Let’s consider this same story in terms of compressibility. Knowing the story of Demeter and Persephone only gives us the ability to understand this one, specific phenomenon — why the sun weakens in the winter. It’s not very compact, as it doesn’t give us much ability to predict any other observations about the world.

Our current explanation of the Earth rotating on a skewed axis about the Sun, on the other hand, does a lot to predict many things that we can observe about our reality. It predicts seasons. It predicts the changes in day length that you observe at the equator as opposed to the poles. It predicts why the moon’s appearance is different on different parts of the planet. The mere concept of being on a planet that rotates about the Sun on a skewed axis gives us the context to situate and condense other phenomena that we observe about the world. In the terminology of Deutsch, we’d say that this idea of planetary rotation has high explanatory power, but it also goes a long way to contributing to our ability, as humans to compress the knowledge that we know about the world into tighter and more succinct representations. Deutsch is right that we create explanations about the world. Those explanations become the context that we can situate our observations and predictions into.

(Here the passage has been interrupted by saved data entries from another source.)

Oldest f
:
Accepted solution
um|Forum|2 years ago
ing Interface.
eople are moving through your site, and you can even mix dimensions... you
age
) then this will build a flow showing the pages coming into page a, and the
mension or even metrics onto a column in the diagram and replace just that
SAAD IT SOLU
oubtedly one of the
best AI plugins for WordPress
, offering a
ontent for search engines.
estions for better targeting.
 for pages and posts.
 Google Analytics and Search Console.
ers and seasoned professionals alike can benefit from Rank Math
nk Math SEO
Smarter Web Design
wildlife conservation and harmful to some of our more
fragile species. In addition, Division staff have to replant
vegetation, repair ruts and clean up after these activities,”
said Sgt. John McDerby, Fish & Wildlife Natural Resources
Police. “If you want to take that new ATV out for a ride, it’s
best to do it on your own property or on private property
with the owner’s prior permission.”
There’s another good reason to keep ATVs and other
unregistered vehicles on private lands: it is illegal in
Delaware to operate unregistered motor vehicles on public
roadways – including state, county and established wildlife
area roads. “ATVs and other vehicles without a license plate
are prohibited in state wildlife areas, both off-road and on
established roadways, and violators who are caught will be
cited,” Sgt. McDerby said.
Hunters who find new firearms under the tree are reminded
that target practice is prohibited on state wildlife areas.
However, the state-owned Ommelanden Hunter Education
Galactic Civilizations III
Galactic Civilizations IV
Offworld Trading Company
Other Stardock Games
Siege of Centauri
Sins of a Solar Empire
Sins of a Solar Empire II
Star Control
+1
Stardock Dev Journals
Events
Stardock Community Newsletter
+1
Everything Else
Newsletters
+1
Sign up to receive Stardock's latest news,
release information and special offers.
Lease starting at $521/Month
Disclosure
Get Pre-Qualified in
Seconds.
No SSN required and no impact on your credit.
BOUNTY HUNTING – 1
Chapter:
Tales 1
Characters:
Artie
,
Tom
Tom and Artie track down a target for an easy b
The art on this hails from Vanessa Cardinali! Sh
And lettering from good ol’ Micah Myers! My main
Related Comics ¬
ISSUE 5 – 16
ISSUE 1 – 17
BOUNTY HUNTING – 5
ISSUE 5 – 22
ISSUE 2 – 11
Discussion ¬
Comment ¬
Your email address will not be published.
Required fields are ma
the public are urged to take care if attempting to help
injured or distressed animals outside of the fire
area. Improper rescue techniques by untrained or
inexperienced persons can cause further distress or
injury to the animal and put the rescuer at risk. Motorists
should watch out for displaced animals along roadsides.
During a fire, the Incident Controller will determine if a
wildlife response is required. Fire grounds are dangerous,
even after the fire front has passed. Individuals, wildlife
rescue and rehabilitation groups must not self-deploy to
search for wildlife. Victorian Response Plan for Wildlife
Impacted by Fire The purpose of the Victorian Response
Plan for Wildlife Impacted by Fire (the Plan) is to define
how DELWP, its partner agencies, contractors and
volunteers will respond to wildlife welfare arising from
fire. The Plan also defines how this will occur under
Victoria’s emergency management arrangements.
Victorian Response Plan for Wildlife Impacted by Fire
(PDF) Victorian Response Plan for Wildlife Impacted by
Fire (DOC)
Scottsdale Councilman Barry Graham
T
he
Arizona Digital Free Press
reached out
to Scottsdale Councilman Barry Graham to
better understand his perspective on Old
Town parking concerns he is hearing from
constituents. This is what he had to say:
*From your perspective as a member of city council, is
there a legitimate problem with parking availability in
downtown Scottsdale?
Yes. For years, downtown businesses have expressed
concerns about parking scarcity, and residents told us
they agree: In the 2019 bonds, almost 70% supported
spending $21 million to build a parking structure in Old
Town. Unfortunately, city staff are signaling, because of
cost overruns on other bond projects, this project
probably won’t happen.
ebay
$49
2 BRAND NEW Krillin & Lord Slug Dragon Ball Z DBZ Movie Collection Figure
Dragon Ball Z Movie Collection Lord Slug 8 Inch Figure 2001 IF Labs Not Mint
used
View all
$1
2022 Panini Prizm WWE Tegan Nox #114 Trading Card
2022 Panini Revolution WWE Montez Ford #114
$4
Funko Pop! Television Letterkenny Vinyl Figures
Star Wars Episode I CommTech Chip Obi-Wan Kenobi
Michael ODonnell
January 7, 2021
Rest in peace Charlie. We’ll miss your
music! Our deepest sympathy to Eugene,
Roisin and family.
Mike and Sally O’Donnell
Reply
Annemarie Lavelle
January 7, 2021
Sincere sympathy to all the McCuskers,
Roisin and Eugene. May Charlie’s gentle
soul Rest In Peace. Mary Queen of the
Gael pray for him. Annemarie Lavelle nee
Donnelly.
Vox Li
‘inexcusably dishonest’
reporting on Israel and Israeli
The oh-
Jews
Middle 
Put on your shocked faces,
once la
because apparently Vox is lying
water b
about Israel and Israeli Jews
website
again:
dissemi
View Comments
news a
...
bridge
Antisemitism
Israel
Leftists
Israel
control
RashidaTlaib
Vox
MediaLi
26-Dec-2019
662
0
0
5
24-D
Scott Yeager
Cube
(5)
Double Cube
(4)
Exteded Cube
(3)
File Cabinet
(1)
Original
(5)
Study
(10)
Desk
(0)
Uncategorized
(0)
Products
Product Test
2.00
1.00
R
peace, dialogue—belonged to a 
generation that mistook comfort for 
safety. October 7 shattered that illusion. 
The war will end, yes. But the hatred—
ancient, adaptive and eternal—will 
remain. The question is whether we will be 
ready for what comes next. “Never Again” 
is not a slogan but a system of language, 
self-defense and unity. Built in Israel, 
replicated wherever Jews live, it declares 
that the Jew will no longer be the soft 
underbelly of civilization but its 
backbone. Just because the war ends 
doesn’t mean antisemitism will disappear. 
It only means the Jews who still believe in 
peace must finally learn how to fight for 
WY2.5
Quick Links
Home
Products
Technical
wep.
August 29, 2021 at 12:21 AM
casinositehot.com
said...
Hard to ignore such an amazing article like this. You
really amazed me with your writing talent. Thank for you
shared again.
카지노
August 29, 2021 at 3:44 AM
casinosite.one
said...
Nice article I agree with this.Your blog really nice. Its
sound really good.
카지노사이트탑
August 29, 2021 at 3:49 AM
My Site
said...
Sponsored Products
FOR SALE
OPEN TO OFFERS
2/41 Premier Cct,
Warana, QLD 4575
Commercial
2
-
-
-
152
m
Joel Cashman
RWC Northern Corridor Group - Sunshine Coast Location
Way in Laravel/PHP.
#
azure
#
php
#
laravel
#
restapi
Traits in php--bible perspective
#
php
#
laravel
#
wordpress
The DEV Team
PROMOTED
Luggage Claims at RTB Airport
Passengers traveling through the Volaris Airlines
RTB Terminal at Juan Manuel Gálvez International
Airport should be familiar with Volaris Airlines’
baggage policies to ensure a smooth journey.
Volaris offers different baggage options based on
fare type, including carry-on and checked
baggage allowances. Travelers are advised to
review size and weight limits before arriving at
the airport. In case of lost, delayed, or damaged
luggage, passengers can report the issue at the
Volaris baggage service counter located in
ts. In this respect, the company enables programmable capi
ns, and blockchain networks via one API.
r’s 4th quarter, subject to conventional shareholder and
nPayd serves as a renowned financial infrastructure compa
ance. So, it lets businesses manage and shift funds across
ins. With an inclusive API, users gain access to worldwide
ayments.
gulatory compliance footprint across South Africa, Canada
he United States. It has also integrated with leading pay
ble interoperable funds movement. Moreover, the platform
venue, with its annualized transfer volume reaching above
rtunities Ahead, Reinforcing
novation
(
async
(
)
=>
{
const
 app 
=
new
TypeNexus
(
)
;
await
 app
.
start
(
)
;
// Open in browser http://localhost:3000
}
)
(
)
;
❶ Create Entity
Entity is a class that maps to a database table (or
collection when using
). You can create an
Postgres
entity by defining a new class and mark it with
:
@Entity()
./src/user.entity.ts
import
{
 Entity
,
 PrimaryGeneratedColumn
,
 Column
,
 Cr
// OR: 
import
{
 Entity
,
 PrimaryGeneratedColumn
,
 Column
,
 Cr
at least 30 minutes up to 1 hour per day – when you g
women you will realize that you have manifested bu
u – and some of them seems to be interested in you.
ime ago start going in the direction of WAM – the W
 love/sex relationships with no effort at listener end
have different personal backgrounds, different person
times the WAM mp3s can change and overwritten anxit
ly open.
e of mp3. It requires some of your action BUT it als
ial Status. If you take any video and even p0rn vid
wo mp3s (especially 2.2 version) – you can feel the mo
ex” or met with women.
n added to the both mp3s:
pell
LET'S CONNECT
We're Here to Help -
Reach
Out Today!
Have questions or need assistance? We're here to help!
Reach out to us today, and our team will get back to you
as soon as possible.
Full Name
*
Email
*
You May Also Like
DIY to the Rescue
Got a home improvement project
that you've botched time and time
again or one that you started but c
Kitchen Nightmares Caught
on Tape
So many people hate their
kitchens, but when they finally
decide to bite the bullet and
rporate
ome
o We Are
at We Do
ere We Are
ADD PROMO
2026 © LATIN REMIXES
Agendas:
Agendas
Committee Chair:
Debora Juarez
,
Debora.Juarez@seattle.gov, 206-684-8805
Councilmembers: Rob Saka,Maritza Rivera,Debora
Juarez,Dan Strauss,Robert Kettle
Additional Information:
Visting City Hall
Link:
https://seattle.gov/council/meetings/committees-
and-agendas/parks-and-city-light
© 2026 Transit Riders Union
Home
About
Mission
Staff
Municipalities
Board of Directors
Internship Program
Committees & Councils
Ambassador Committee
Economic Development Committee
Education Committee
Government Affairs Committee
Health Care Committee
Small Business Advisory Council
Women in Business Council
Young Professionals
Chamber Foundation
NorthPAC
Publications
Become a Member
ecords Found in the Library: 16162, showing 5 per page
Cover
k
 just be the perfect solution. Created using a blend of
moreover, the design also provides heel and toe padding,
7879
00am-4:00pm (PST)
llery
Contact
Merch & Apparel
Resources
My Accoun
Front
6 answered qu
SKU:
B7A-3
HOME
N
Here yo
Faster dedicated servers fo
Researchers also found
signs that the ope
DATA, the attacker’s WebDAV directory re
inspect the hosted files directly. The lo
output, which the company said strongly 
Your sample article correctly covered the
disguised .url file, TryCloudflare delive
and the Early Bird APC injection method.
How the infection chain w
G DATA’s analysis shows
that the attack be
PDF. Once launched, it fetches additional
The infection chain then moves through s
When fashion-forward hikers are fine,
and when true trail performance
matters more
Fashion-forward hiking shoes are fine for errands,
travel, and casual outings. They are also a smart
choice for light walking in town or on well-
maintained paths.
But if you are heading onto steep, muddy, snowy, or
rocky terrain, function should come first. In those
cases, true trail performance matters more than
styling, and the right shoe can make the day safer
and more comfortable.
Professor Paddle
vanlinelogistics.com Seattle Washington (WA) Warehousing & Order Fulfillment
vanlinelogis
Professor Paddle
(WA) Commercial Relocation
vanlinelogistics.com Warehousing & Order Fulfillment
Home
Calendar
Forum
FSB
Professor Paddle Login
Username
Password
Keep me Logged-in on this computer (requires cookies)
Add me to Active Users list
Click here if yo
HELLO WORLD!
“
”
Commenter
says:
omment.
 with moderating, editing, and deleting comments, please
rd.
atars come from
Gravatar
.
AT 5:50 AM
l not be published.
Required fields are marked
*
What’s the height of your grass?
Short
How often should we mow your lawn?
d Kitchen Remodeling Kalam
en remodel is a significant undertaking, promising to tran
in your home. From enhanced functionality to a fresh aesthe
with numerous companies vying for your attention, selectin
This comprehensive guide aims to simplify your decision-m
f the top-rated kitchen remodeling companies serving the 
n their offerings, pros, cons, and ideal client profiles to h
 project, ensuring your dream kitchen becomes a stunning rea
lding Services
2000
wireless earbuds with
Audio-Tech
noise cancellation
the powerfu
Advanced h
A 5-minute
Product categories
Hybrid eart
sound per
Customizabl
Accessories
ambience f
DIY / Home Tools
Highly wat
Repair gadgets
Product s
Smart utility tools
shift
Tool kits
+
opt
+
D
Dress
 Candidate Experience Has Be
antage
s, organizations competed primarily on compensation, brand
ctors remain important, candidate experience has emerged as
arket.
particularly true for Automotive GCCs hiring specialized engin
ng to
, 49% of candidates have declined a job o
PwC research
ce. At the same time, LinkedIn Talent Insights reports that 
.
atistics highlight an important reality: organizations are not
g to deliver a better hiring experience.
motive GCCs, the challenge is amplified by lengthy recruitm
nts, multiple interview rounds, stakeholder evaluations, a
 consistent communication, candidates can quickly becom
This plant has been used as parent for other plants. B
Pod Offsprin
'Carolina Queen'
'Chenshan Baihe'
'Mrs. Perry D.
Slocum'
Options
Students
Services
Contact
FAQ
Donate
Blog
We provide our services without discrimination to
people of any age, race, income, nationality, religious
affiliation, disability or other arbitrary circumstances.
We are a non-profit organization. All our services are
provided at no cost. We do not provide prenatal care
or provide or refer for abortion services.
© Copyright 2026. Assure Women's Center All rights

This just leaves us with Kuhn’s Paradigm‘s shifts, which is largely an observation that Kuhn made about the fact that a shift in the broader contextualization of information happens. In other words, Kuhn points out that when a compression algorithm (be it a human’s understanding or an actual programmatic decision matrix) discovers a new, more predictive way of organizing information, it will shift its interpretation or encoding of prior observations to be re-encoded using this new, more dense understanding.

In Exitus

So, how does one change their mind about a thing? These theories tell us that it is by finding new explanations that lend to more condensible encodings that then allow us to communicate and store our understanding of our reality in richer and more meaningful ways.

Errata

This condensed video of Schmidhuber talking it is pretty good; if you’ve got time the whole video might be worth watching. Schmidhuber’s work is largely descriptive of how learning systems learn new things and the representations that they then store of that information into, but he’s also got some really great observations about the mechanism of discovery and curiosity, or why humans are driven to look for more compressible interpretations.